In één enkele zin uit een commentaar op het Hooglied vat Gregorius zijn visie gebald samen: de enig mogelijke godservaring, is dit steeds verder en dieper hunkeren naar God, dit altijd hoger reikhalzen naar het Onbereikbare. Het smartelijke niet-hebben wordt het gelukzalige niet-hebben. De openheid van het verlangen is de vervulling zelf. Maar zijn eigenlijke woorden zijn nog rijker:

Hierdoor denk ik dat ons wordt geleerd dat hij die God wil zien, zijn Geliefde alleen zal zien door Hem voortdurend te volgen, en de contemplatie van Zijn gezicht is in feite de oneindige reis naar Hem, volbracht door direct achter het Woord te volgen. 3

De laatste woorden zijn betekenisvol: dit eeuwige reikhalzen is uiteindelijk een kwestie van navolgen van Jezus van Nazareth, want alleen de liefde doet ons uit onszelf treden en naar God reikhalzen, die liefde is. Gregorius is de eerst die zal zeggen dat liefde kennis is — als we de eerste Johannesbrief (4,7-8) niet mee tellen. Het is de liefde die niet grijpt maar zichzelf opent.

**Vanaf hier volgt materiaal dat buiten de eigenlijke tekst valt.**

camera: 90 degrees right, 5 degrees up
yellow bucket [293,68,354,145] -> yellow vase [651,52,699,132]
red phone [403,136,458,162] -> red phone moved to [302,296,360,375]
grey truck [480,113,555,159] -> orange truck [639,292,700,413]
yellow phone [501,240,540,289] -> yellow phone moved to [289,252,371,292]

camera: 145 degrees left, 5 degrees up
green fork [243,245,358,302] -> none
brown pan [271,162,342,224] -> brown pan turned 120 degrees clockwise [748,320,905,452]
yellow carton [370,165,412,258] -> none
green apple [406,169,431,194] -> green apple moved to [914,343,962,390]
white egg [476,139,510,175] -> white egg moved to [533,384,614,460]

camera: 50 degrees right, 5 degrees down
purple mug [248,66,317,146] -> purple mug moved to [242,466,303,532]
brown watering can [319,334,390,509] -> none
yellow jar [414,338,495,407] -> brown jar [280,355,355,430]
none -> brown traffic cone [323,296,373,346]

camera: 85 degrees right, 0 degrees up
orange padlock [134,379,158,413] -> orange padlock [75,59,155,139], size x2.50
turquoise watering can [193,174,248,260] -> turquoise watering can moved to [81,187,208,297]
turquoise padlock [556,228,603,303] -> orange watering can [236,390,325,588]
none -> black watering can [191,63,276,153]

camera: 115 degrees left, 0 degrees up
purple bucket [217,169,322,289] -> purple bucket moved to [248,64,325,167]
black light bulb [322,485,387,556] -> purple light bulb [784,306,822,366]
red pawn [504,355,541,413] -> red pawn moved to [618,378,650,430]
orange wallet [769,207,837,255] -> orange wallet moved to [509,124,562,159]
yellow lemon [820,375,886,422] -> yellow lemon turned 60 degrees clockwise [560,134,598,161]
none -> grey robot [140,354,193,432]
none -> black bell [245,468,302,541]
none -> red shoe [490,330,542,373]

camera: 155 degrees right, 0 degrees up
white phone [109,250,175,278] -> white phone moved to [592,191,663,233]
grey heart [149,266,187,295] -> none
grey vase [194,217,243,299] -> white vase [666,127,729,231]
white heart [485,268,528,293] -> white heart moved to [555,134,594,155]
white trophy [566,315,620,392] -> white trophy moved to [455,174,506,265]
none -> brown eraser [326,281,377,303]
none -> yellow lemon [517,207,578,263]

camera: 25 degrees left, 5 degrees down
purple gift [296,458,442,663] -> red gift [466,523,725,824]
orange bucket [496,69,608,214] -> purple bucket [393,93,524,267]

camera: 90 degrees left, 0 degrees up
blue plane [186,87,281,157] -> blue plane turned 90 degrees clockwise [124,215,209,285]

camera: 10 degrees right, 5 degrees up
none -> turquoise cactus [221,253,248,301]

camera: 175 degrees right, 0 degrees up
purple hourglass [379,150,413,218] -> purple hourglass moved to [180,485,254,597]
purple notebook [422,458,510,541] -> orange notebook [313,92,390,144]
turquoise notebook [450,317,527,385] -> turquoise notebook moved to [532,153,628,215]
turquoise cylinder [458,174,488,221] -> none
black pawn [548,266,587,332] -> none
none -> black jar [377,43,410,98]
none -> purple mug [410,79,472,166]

1 Gregory of Nyssa, Comm. Cant., PG 44.1037B-C, in Jean Danielou, From Glory to Glory. Texts from Gregorian of Nyssa’s Mystical Writings, St. Vladimir, New York, 1996, pp. 62

2 Id., On the Soul and Resurrection, PG 46.105B-C, in ibid., pp. 62,

3 Id., Comm. Cant., PG 44.1024B-1028A, in ibid., p. 263.